Laura langsung menepuk jidatnya melihat tingkah temannya ini. Apakah wanita ini berpura-pura polos atau dengan sengaja melakukan hal ini. Jika andai temannya ini setuju saja dengan penawaran ini dia pasti sudah mengecap penghasilan yang lumayan banyak ketimbang harus bekerja menguras tenaga seperti ini.
"Sudah, dulu, ya. Semangat, aku mau melanjutkan pekerjaanku dulu dan semoga kamu bisa bertemu dengan klien tampanmu.
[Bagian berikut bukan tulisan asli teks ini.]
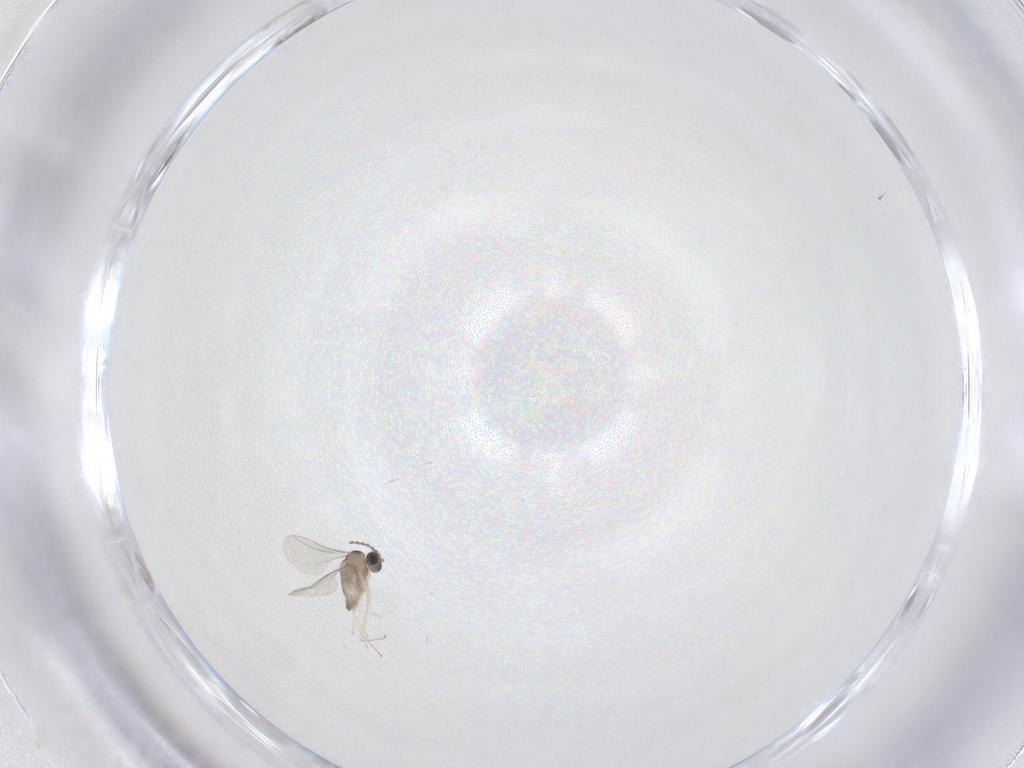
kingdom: Animalia
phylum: Arthropoda
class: Insecta
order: Diptera
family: Cecidomyiidae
"Siap, bos. Aku akan bersemangat dalam melakukan pekerjaan terbaikku ini dengan hati yang tulus."
"Halo, gadis cantik!"
Seorang pria asing tiba-tiba menepuk bahunya sehingga membuatnya Cassandra tersentak kaget. Cassandra menutup laptopnya kemudian mengangkat kepalanya sembari memperbaiki posisi kacamatanya dan dia pun melihat sesosok seorang pria bertubuh cukup padat sudah duduk di atas mejanya. Pria itu memakai sebuah kemeja bermotif bunga dengan kancing yang sedikit terbuka dan dilengkapi dengan kacamata hitam serta rambut yang terlihat Klinis. Dari pengamatan Cassandra pria ini cukup mengusik sementara di lain pikirannya apakah pria ini adalah klien yang ditunggunya.